Thurston County is one of the fastest growing counties in Washington State, and all that growth puts pressure on important wildlife habitat.
Some of our most valuable habitat – “riparian habitat” – is found along water bodies such as rivers, streams and marine shorelines. Riparian habitat refers to the transitional areas between the upland environment and the water. Riparian habitats moderate the temperature of water bodies, help prevent erosion, and provide a home for many types of animals and vegetation. Although riparian areas are located alongside the water, they also provide habitat within the water – trees that fall into the water form sheltered pools where fish can lay eggs. The trees and pools also supply insects and organic materials for the aquatic food chain. More than 90 percent of all wildlife use riparian areas for part or all of their life cycle.
Other types of habitat include marine habitat – such as shellfish beds and spawning areas – and upland wildlife areas such as prairies and native oak trees.
Habitats provide the food, water, nesting/rearing, and cover
necessary to support populations of species that are at risk of being
lost from Thurston County. If Thurston County fails to protect important
habitats and species, the state and federal governments could step in –
and possibly impose stricter requirements.
View fact sheets and Q&As
Wetlands and their buffers act as natural sponges. They help to prevent flooding and erosion by absorbing floodwater and sending it slowly to rivers, streams and aquifers. Wetlands also provide a home for many species of native plants and wildlife.

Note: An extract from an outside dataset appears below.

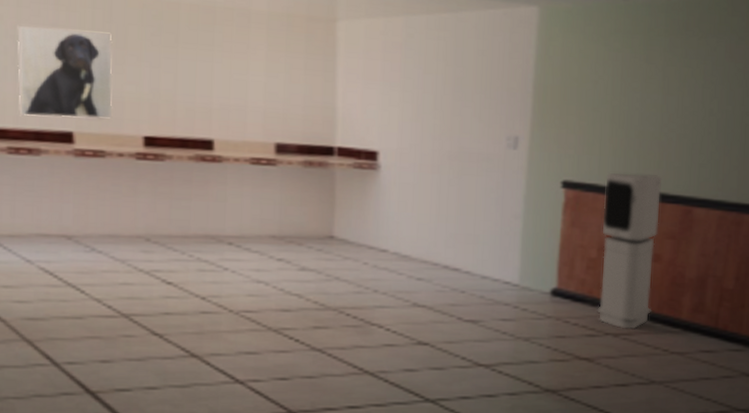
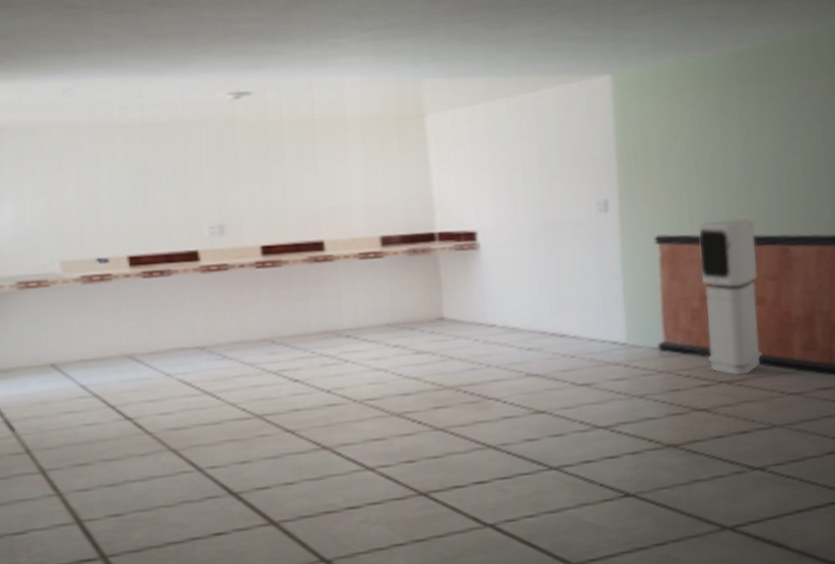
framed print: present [17,26,113,119] -> none [143,156,231,241]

The plants and soils in wetlands filter out pollutants, such as nitrogen and phosphorous, which are found in household fertilizers and herbicides. This natural cleansing capacity of wetlands can become overtaxed if too much pollution accumulates in the wetland and in the end adversely affect the wildlife it supports. Wetlands include bogs, marshes and swamps. Frequently, their water is visible only in the spring.
Virtually all of our drinking water comes from groundwater aquifers, which are underground layers of coarse cobbles and gravel that contain space where water collects. Aquifers not only supply our drinking water, they also flow underground to feed rivers, streams and wetlands. “Aquifer recharge areas” are places where water infiltrates into the ground and replenishes the aquifers. As the water seeps into the aquifers, contaminants from aboveground activities can go along for the ride. Toxic substances and fertilizers have already contaminated portions of Thurston County aquifers and water in those areas is no longer suitable for consumption.
Thurston County experiences many types of flooding, such as river flooding, where a river breaches its banks, and groundwater flooding, where the water table rises so high it fills low-lying pockets of land. Stream channels may also shift over time and direct water to properties that have traditionally remained dry in recent years. This is referred to as channel migration. Some streams in the county move around quite a bit and have the force to destroy houses and other structures in their way. Of all natural hazards that affect Thurston County, floods are the most common and, on an annual average basis, the most costly.
Areas of Thurston County are vulnerable to naturally occurring geologic events such as landslides, lahar flows, and earthquakes. In 1999, heavy rainfalls caused the slope at Carlyon Beach to give way, destroying several homes. A Mount Rainier lahar (debris flow from volcanic activity) could send mudflows down the Nisqually River Valley and sweep away trees and structures in its path. Also, earthquakes can cause severe damage to structures built on unstable soils, such as fill and river deposits.
Thurston County, particularly properties in the City of Olympia, incurred significant damage from the effects of the 2001 Nisqually earthquake.